=== WORK TO BE COMPLETED ===
Starting at the line that has "Login / Signup" and stopping after the line that has "Copyright © 2003 - 2026 Bioconductor", write out the lines of the records as a numbered list, skipping blank lines. Leave the pictures out.

━━━━━━━━━━━━━━━━━━━━━━━━━━━━━━

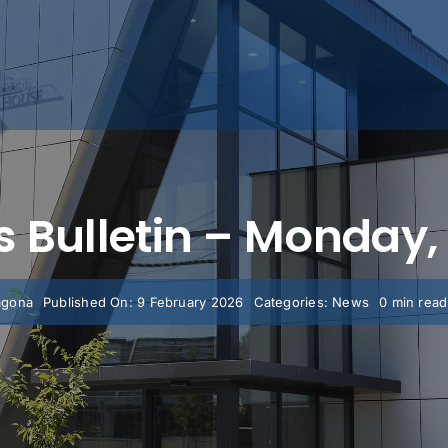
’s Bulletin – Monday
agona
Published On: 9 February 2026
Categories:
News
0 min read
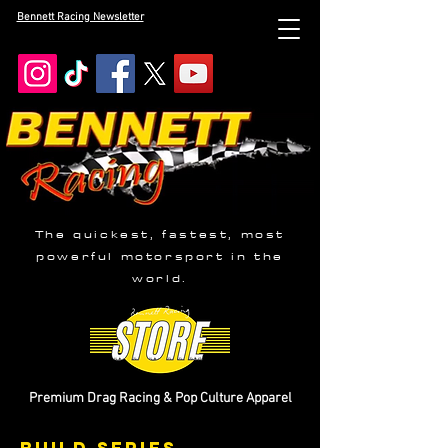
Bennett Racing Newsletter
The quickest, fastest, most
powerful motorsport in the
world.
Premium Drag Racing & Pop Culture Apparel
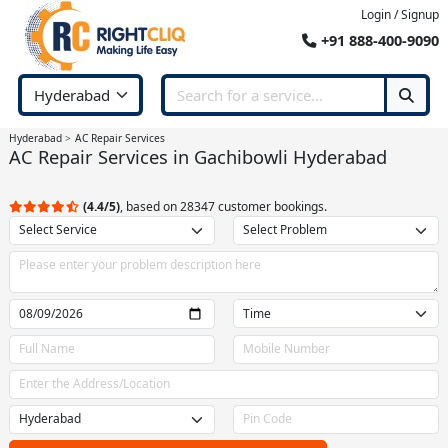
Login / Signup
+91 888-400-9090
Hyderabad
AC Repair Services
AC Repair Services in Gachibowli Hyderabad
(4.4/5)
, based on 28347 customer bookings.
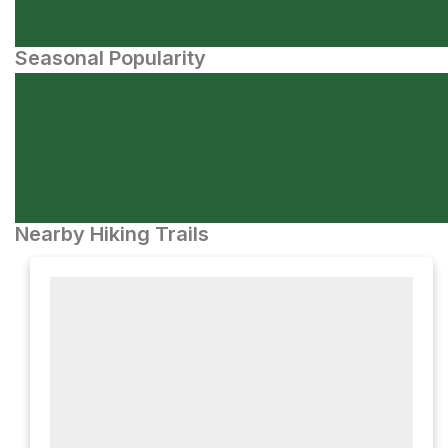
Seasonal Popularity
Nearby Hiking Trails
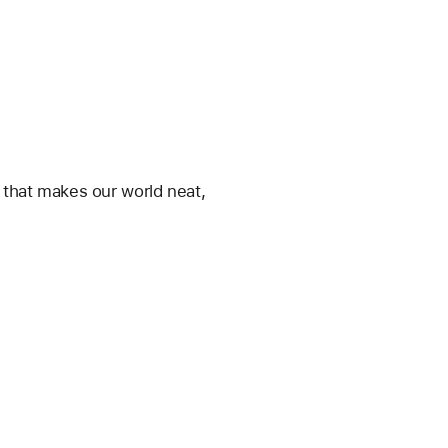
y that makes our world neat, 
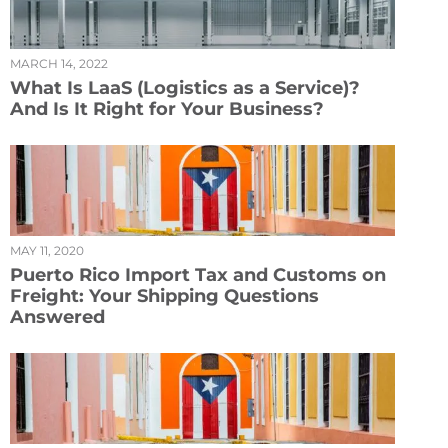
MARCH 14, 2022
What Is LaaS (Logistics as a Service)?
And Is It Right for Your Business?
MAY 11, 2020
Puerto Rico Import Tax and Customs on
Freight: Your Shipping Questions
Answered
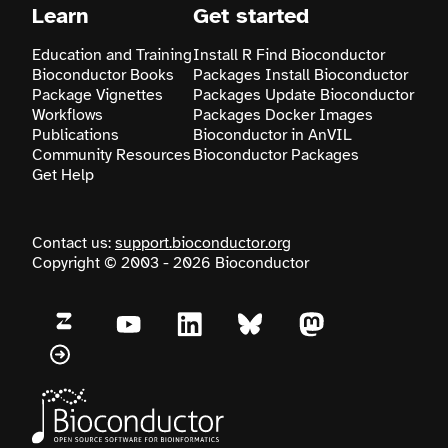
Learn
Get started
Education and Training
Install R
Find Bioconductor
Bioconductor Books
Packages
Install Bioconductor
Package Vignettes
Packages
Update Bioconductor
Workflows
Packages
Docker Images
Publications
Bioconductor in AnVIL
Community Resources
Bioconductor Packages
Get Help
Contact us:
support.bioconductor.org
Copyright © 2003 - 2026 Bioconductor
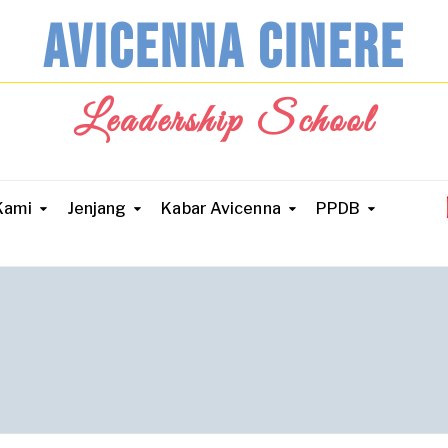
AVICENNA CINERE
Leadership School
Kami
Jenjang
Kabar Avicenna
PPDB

━━━━━━━━━━━━━━━━━━━━━━━━━━━━━━

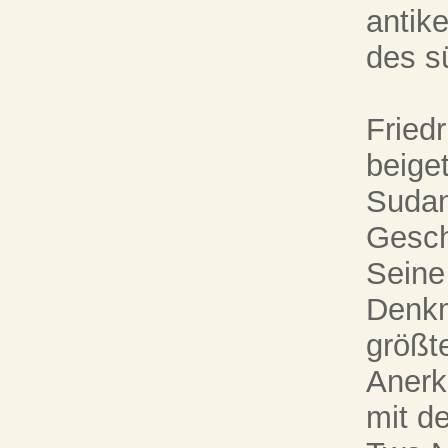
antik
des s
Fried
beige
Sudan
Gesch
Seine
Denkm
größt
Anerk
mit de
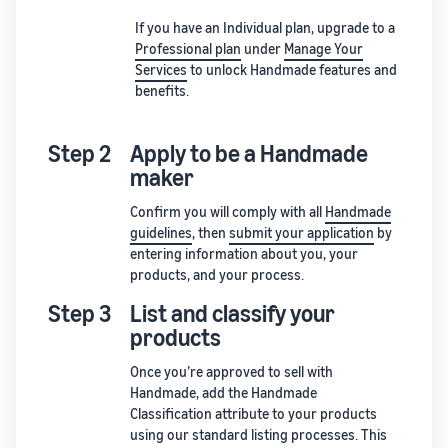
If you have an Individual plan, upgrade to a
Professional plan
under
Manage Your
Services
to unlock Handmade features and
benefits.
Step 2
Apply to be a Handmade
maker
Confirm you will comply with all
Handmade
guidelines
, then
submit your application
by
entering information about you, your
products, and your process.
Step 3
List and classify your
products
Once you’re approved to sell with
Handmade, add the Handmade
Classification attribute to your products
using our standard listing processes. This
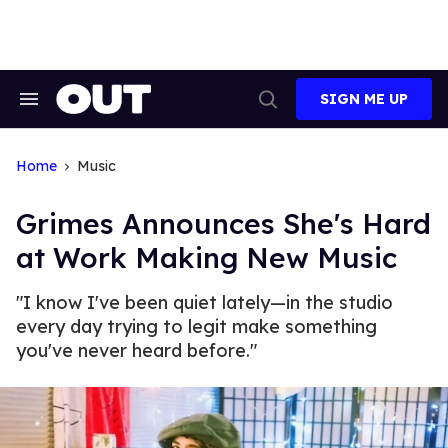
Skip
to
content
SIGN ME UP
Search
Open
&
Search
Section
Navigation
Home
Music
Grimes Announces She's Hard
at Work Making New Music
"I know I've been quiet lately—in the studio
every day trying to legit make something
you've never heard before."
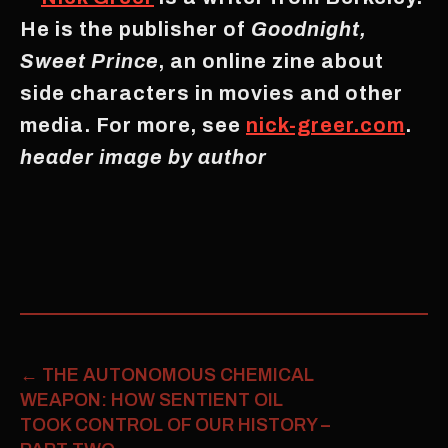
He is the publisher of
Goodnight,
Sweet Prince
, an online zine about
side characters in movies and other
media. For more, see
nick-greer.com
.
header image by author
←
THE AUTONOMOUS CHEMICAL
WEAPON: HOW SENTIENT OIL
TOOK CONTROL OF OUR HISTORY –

━━━━━━━━━━━━━━━━━━━━━━━━━━━━━━

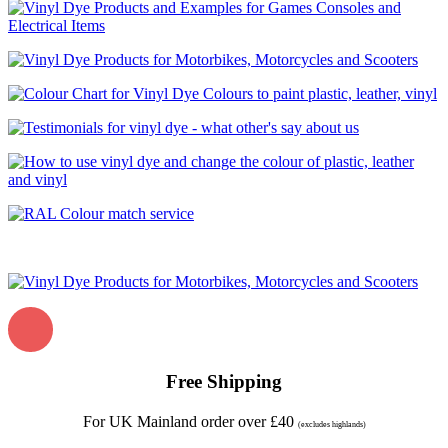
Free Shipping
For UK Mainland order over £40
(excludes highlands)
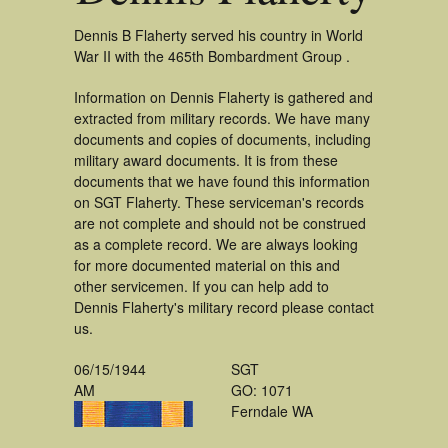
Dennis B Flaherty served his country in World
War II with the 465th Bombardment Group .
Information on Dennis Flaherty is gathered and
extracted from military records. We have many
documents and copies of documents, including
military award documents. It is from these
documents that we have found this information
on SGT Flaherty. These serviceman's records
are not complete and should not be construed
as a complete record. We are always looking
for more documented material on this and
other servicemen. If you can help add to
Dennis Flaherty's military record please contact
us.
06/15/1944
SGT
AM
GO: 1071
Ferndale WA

━━━━━━━━━━━━━━━━━━━━━━━━━━━━━━

=== SOLUTION FOR THIS TASK ===
1. Login / Signup
2. +91 888-400-9090
3. Hyderabad
4. AC Repair Services
5. AC Repair Services in Gachibowli Hyderabad
6. (4.4/5)
7. , based on 28347 customer bookings.
8. Seasonal Popularity
9. Nearby Hiking Trails
10. y that makes our world neat, 
11. MARCH 14, 2022
12. What Is LaaS (Logistics as a Service)?
13. And Is It Right for Your Business?
14. MAY 11, 2020
15. Puerto Rico Import Tax and Customs on
16. Freight: Your Shipping Questions
17. Answered
18. Learn
19. Get started
20. Education and Training
21. Install R
22. Find Bioconductor
23. Bioconductor Books
24. Packages
25. Install Bioconductor
26. Package Vignettes
27. Packages
28. Update Bioconductor
29. Workflows
30. Packages
31. Docker Images
32. Publications
33. Bioconductor in AnVIL
34. Community Resources
35. Bioconductor Packages
36. Get Help
37. Contact us:
38. support.bioconductor.org
39. Copyright © 2003 - 2026 Bioconductor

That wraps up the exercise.